Q-MambaIR: Accurate Quantized Mamba for Efficient Image Restoration
Yujie Chen, Haotong Qin, Zhang Zhang, Michelo Magno, Luca Benini, Yawei Li
TL;DR
The paper tackles efficient deployment of state-space models for image restoration by introducing Q-MambaIR, which combines Dynamic-balancing Learnable Scalar (DLS) and Range-floating Flexible Allocator (RFA) to enable accurate, flexible ultra-low-bit quantization of SS2D-based Visual State Space Models. By adaptively adjusting activation ranges and using a soft, learnable rounding mechanism, Q-MambaIR mitigates outlier truncation and gradient mismatch, preserving high-frequency textures essential for high-quality IR. Experiments across classic and lightweight image super-resolution, Gaussian denoising, and JPEG artifact reduction demonstrate that 4-bit and 2-bit variants of Q-MambaIR consistently outperform existing quantized SSM baselines, often matching or approaching full-precision performance with substantial reductions in parameters and FLOPs.
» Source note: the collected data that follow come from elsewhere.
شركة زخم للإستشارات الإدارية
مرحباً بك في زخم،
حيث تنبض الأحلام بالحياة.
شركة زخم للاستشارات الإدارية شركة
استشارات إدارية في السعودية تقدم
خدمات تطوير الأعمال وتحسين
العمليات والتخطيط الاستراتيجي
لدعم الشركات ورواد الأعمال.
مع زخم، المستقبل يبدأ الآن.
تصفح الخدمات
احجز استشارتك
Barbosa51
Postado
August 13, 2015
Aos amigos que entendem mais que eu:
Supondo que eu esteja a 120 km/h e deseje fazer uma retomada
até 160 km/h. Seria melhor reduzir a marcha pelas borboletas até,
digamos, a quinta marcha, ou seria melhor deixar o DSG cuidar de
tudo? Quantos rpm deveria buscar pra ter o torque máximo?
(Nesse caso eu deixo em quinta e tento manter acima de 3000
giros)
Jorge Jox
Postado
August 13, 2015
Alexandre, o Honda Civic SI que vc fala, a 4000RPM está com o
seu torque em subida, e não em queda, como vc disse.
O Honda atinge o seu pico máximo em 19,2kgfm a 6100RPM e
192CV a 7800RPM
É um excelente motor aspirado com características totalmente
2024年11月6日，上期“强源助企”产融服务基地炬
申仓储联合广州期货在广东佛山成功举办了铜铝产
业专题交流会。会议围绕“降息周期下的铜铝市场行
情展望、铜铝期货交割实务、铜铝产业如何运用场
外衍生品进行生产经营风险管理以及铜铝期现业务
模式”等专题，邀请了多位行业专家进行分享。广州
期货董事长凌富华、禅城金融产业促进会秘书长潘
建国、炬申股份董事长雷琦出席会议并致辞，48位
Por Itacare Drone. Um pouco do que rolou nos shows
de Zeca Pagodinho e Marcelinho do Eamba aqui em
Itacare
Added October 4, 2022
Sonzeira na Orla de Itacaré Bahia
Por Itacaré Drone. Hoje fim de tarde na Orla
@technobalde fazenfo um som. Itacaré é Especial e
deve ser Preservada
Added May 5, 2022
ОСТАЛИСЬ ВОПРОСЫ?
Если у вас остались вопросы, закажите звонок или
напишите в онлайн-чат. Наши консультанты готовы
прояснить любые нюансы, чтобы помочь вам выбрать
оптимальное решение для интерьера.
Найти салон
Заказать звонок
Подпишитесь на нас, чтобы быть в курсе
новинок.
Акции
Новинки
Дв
The approach offers practical advantages for edge devices, providing near-SOTA accuracy with greatly reduced memory and compute demands without significant training overhead.
Abstract
State-Space Models (SSMs) have attracted considerable attention in Image Restoration (IR) due to their ability to scale linearly sequence length while effectively capturing long-distance dependencies. However, deploying SSMs to edge devices is challenging due to the constraints in memory, computing capacity, and power consumption, underscoring the need for efficient compression strategies. While low-bit quantization is an efficient model compression strategy for reducing size and accelerating IR tasks, SSM suffers substantial performance drops at ultra-low bit-widths (2-4 bits), primarily due to outliers that exacerbate quantization error. To address this challenge, we propose Q-MambaIR, an accurate, efficient, and flexible Quantized Mamba for IR tasks. Specifically, we introduce a Statistical Dynamic-balancing Learnable Scalar (DLS) to dynamically adjust the quantization mapping range, thereby mitigating the peak truncation loss caused by extreme values. Furthermore, we design a Range-floating Flexible Allocator (RFA) with an adaptive threshold to flexibly round values. This approach preserves high-frequency details and maintains the SSM's feature extraction capability. Notably, RFA also enables pre-deployment weight quantization, striking a balance between computational efficiency and model accuracy. Extensive experiments on IR tasks demonstrate that Q-MambaIR consistently outperforms existing quantized SSMs, achieving much higher state-of-the-art (SOTA) accuracy results with only a negligible increase in training computation and storage saving.